Fossil genus of seed shrimps

Eocypridina is an extinct genus of ostracods which lived from the Devonian to early Triassic periods in the United States and Scotland. It was first named in 1960, with E. campbelli as its type species.

==Discovery and naming==
Fossils of Eocypridina have been described decades before the genus was named. In 1874, a monograph by Jones, Kirkby & Brady was published in which they named the species Cypridina radiata, believing it was most similar to other species of Cypridina. The type series of C. radiata was collected from the "Upper Coal-measures" of the Airdrie Blackbank Ironstone in Glasgow, Scotland by John Young.

The genus Eocypridina was erected in 1960 by Kesling and Ploch, with E. campbelli as its type species. They collected several specimens from sediments of the Blackiston Formation on the north bank of the Ohio River in Indiana, and deposited them in the University of Michigan Museum of Paleontology.
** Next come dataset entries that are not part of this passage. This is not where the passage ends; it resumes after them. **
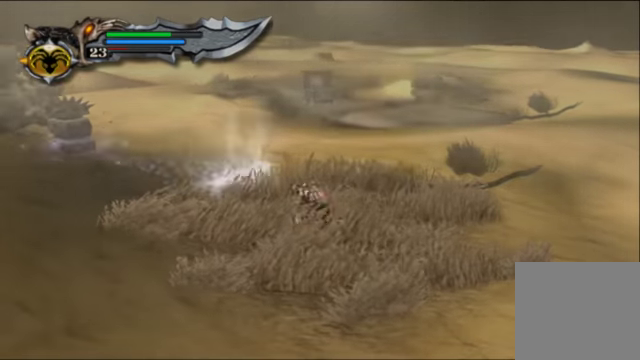
Gameplay with a controller (Xbox layout); each line is a JSON object with the inputs held at the frame after it. "events" lists button and stick changes between this image and that frame as [ms after this image, input, new state], when the widget could be followed in between. Not read: L3 R3.
{"buttons": [], "left_stick": "up-left", "right_stick": "center", "events": [[133, "A", "up"]]}
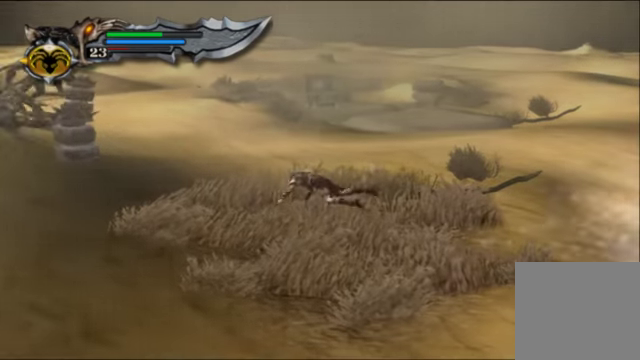
{"buttons": ["A"], "left_stick": "up-left", "right_stick": "center", "events": [[133, "A", "down"], [233, "A", "up"], [333, "A", "down"], [433, "A", "up"], [500, "A", "down"]]}
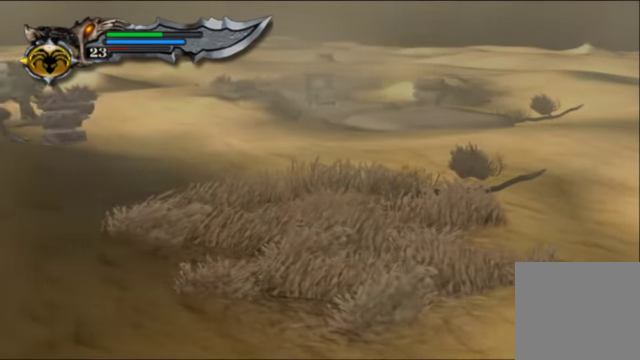
{"buttons": ["L2"], "left_stick": "up-left", "right_stick": "center", "events": [[100, "A", "up"], [433, "L2", "down"]]}
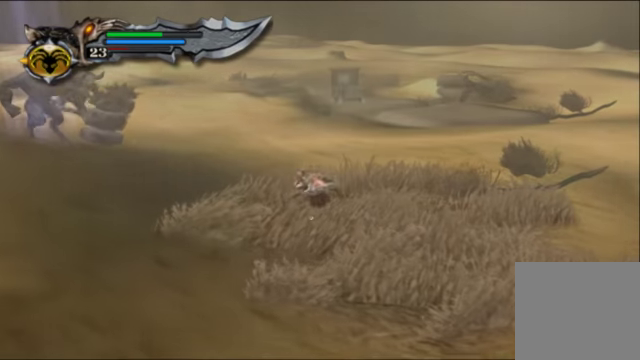
{"buttons": ["X", "L2"], "left_stick": "center", "right_stick": "center", "events": [[100, "X", "down"], [267, "left_stick", "center"]]}
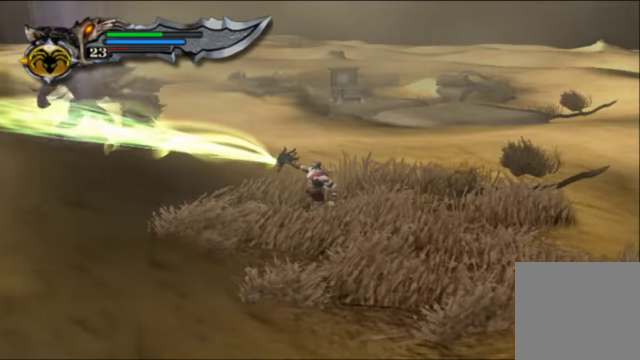
{"buttons": ["X", "L2"], "left_stick": "center", "right_stick": "center", "events": [[200, "left_stick", "up"], [367, "left_stick", "center"]]}
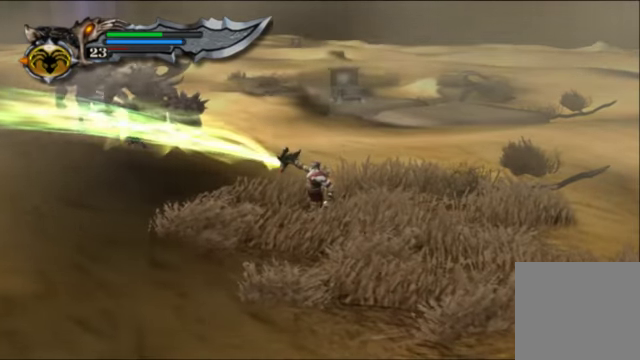
{"buttons": ["X", "L2"], "left_stick": "center", "right_stick": "center", "events": []}
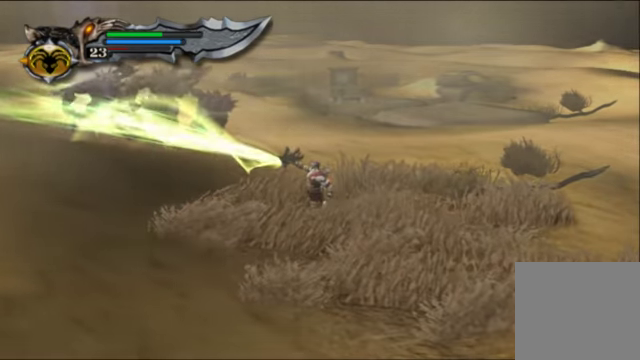
{"buttons": ["X", "L2"], "left_stick": "center", "right_stick": "center", "events": []}
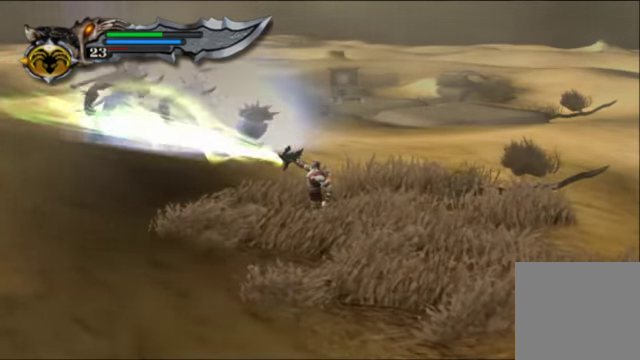
{"buttons": [], "left_stick": "up-left", "right_stick": "center", "events": [[400, "L2", "up"], [400, "left_stick", "up-left"], [466, "X", "up"]]}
The carapace of a female (UMMP 40548) was chosen as the holotype of this species, while several other specimens were designated as paratypes. The generic name combines a Greek ἠώς, (eos), "dawn", with the name Cypridina, referring to how it is an early relative of the extant genus. The specific name honors Guy Campbell, who collected the studied specimens.

In 1973, Martin J. M. Bless established a new genus of ostracods which he named Radiicypridina. He justified the naming of this genus based on the presence of rosettes with needle-shaped radii in the calcareous layer and the complex pattern of muscle scars. However, I. G. Sohn pointed out in his 1977 publication that the rosettes are not an anatomical feature and thus is not a valid feature for genus recognition. In addition, the muscle scars were not significantly different from those of Eocypridina, so Radiicypridina was declared a junior synonym of it.